Records from a data collection
Start of Block

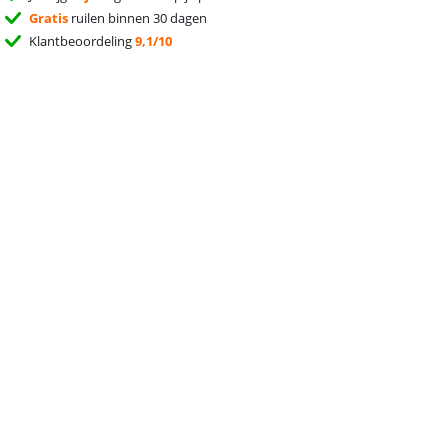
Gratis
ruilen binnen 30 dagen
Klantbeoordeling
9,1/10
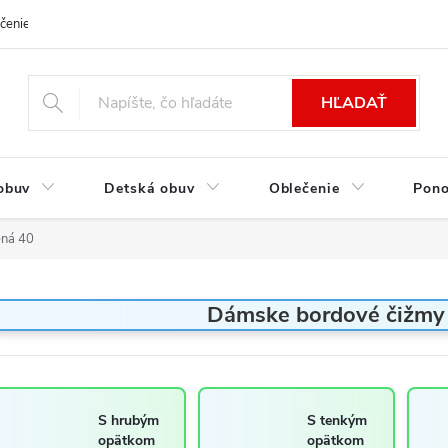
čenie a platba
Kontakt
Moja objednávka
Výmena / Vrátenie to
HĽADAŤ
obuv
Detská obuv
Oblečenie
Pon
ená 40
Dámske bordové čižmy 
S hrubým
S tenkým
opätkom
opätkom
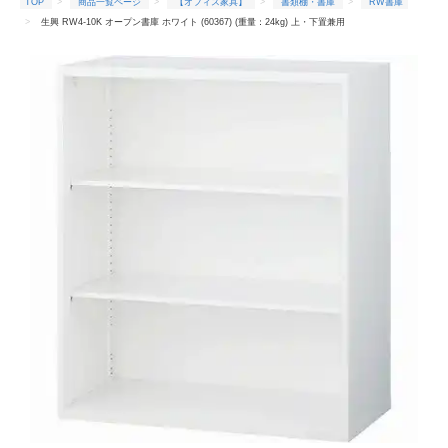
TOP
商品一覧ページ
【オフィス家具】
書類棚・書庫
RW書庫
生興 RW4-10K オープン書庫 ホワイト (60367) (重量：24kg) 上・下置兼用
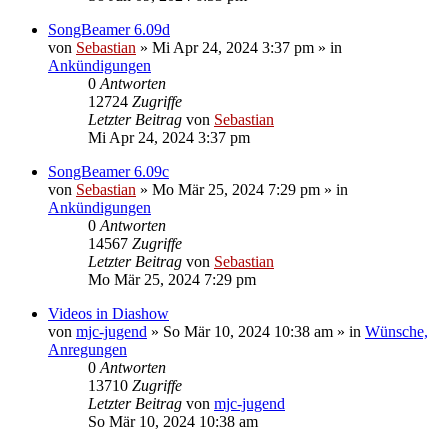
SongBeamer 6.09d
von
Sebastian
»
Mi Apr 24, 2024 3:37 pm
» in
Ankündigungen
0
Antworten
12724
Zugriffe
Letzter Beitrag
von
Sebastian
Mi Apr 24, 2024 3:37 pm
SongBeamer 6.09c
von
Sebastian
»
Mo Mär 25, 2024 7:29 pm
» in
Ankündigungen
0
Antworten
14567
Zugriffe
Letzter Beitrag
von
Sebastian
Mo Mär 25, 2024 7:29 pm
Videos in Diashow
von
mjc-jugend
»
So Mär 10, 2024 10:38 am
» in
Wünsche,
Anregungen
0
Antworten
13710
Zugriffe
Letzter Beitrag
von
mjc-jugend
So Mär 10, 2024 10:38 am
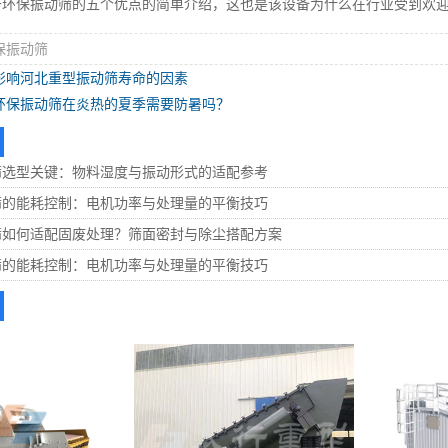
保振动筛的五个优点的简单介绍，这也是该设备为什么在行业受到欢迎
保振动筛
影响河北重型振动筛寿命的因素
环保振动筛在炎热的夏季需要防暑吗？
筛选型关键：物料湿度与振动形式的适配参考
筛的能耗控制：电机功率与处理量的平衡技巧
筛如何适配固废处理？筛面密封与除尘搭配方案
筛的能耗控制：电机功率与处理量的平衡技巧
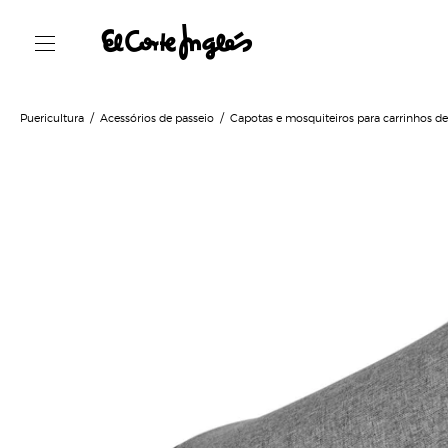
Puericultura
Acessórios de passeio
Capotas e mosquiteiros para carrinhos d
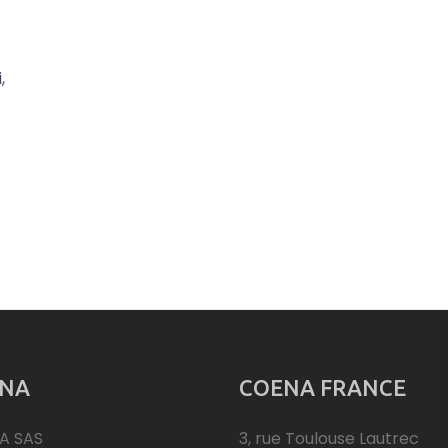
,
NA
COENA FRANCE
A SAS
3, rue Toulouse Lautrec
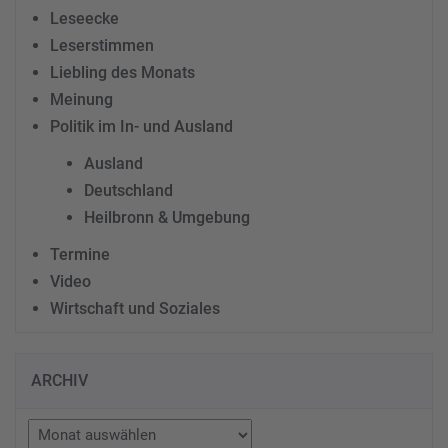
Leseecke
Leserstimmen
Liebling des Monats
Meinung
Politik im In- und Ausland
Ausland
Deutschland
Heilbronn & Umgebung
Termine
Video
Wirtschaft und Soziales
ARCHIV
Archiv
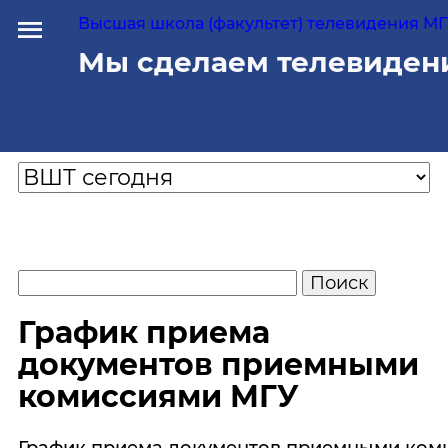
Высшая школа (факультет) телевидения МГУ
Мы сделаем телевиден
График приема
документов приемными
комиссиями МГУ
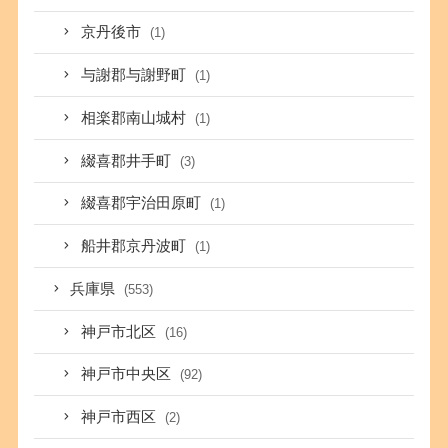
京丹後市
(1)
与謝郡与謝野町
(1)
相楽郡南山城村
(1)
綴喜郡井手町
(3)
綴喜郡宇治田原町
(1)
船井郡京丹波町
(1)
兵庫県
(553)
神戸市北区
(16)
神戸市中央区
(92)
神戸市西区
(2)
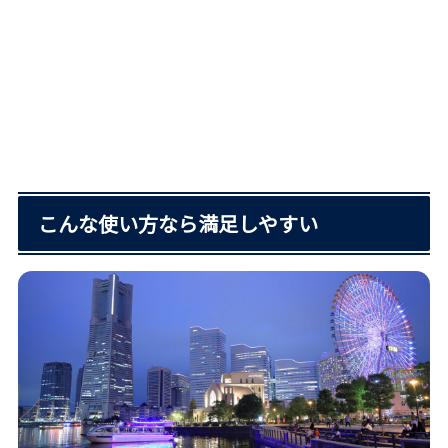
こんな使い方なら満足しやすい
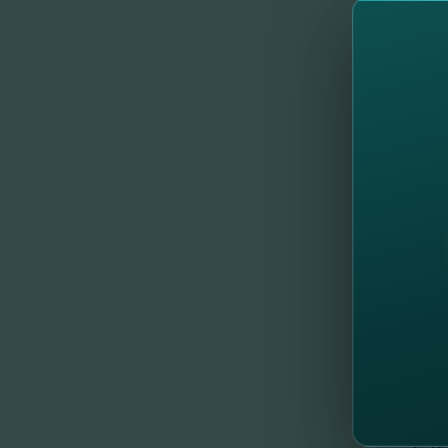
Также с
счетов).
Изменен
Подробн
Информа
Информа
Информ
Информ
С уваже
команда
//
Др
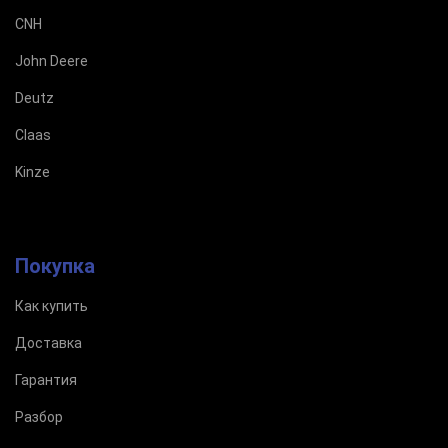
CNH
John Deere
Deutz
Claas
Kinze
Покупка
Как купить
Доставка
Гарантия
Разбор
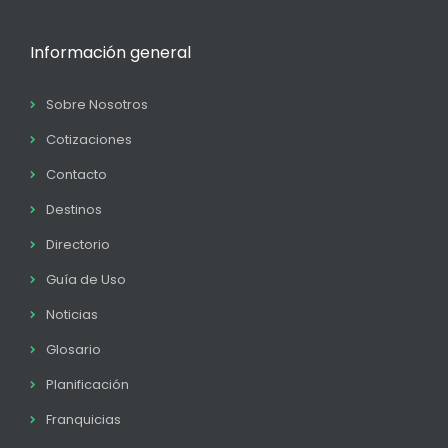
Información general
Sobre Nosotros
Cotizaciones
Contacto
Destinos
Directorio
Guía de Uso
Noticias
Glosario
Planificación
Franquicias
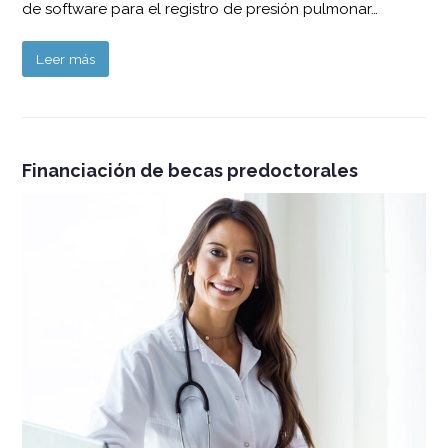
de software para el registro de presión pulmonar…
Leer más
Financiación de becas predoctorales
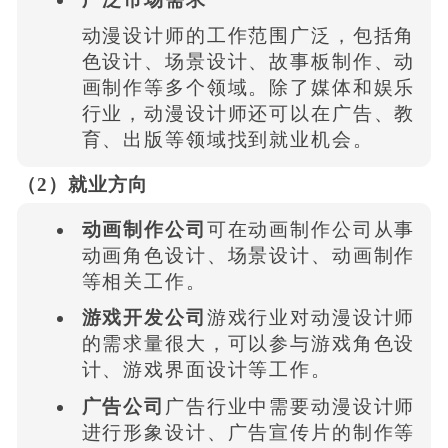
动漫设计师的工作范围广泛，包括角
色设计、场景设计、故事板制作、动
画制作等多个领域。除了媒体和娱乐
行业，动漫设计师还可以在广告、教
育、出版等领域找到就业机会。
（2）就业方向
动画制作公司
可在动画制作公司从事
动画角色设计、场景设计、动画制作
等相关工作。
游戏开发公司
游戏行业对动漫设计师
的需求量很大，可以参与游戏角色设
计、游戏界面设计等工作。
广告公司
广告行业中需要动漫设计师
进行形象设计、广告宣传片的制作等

End of Block

> [Work to be completed]: Could you give the text lines from all the records above as a JSON list of strings, one string per line, with blank lines left out? Leave the pictures out of the answer.

> [Output]:
[
  "Gratis",
  "ruilen binnen 30 dagen",
  "Klantbeoordeling",
  "9,1/10",
  "čenie a platba",
  "Kontakt",
  "Moja objednávka",
  "Výmena / Vrátenie to",
  "HĽADAŤ",
  "obuv",
  "Detská obuv",
  "Oblečenie",
  "Pon",
  "ená 40",
  "Dámske bordové čižmy ",
  "S hrubým",
  "S tenkým",
  "opätkom",
  "opätkom",
  "TOP",
  "商品一覧ページ",
  "【オフィス家具】",
  "書類棚・書庫",
  "RW書庫",
  "生興 RW4-10K オープン書庫 ホワイト (60367) (重量：24kg) 上・下置兼用",
  "SongBeamer 6.09d",
  "von",
  "Sebastian",
  "»",
  "Mi Apr 24, 2024 3:37 pm",
  "» in",
  "Ankündigungen",
  "0",
  "Antworten",
  "12724",
  "Zugriffe",
  "Letzter Beitrag",
  "von",
  "Sebastian",
  "Mi Apr 24, 2024 3:37 pm",
  "SongBeamer 6.09c",
  "von",
  "Sebastian",
  "»",
  "Mo Mär 25, 2024 7:29 pm",
  "» in",
  "Ankündigungen",
  "0",
  "Antworten",
  "14567",
  "Zugriffe",
  "Letzter Beitrag",
  "von",
  "Sebastian",
  "Mo Mär 25, 2024 7:29 pm",
  "Videos in Diashow",
  "von",
  "mjc-jugend",
  "»",
  "So Mär 10, 2024 10:38 am",
  "» in",
  "Wünsche,",
  "Anregungen",
  "0",
  "Antworten",
  "13710",
  "Zugriffe",
  "Letzter Beitrag",
  "von",
  "mjc-jugend",
  "So Mär 10, 2024 10:38 am",
  "保振动筛的五个优点的简单介绍，这也是该设备为什么在行业受到欢迎",
  "保振动筛",
  "影响河北重型振动筛寿命的因素",
  "环保振动筛在炎热的夏季需要防暑吗？",
  "筛选型关键：物料湿度与振动形式的适配参考",
  "筛的能耗控制：电机功率与处理量的平衡技巧",
  "筛如何适配固废处理？筛面密封与除尘搭配方案",
  "筛的能耗控制：电机功率与处理量的平衡技巧",
  "Puericultura",
  "Acessórios de passeio",
  "Capotas e mosquiteiros para carrinhos d",
  ",",
  "NA",
  "COENA FRANCE",
  "A SAS",
  "3, rue Toulouse Lautrec",
  "Leseecke",
  "Leserstimmen",
  "Liebling des Monats",
  "Meinung",
  "Politik im In- und Ausland",
  "Ausland",
  "Deutschland",
  "Heilbronn & Umgebung",
  "Termine",
  "Video",
  "Wirtschaft und Soziales",
  "ARCHIV",
  "Archiv",
  "Высшая школа (факультет) телевидения МГУ",
  "Мы сделаем телевиден",
  "График приема",
  "документов приемными",
  "комиссиями МГУ",
  "京丹後市",
  "(1)",
  "与謝郡与謝野町",
  "(1)",
  "相楽郡南山城村",
  "(1)",
  "綴喜郡井手町",
  "(3)",
  "綴喜郡宇治田原町",
  "(1)",
  "船井郡京丹波町",
  "(1)",
  "兵庫県",
  "(553)",
  "神戸市北区",
  "(16)",
  "神戸市中央区",
  "(92)",
  "神戸市西区",
  "(2)",
  "こんな使い方なら満足しやすい",
  "Также с",
  "счетов).",
  "Изменен",
  "Подробн",
  "Информа",
  "Информа",
  "Информ",
  "Информ",
  "С уваже",
  "команда",
  "//",
  "Др",
  "CNH",
  "John Deere",
  "Deutz",
  "Claas",
  "Kinze",
  "Покупка",
  "Как купить",
  "Доставка",
  "Гарантия",
  "Разбор",
  "Información general",
  "Sobre Nosotros",
  "Cotizaciones",
  "Contacto",
  "Destinos",
  "Directorio",
  "Guía de Uso",
  "Noticias",
  "Glosario",
  "Planificación",
  "Franquicias",
  "de software para el registro de presión pulmonar…",
  "Leer más",
  "Financiación de becas predoctorales",
  "动漫设计师的工作范围广泛，包括角",
  "色设计、场景设计、故事板制作、动",
  "画制作等多个领域。除了媒体和娱乐",
  "行业，动漫设计师还可以在广告、教",
  "育、出版等领域找到就业机会。",
  "（2）就业方向",
  "动画制作公司",
  "可在动画制作公司从事",
  "动画角色设计、场景设计、动画制作",
  "等相关工作。",
  "游戏开发公司",
  "游戏行业对动漫设计师",
  "的需求量很大，可以参与游戏角色设",
  "计、游戏界面设计等工作。",
  "广告公司",
  "广告行业中需要动漫设计师",
  "进行形象设计、广告宣传片的制作等"
]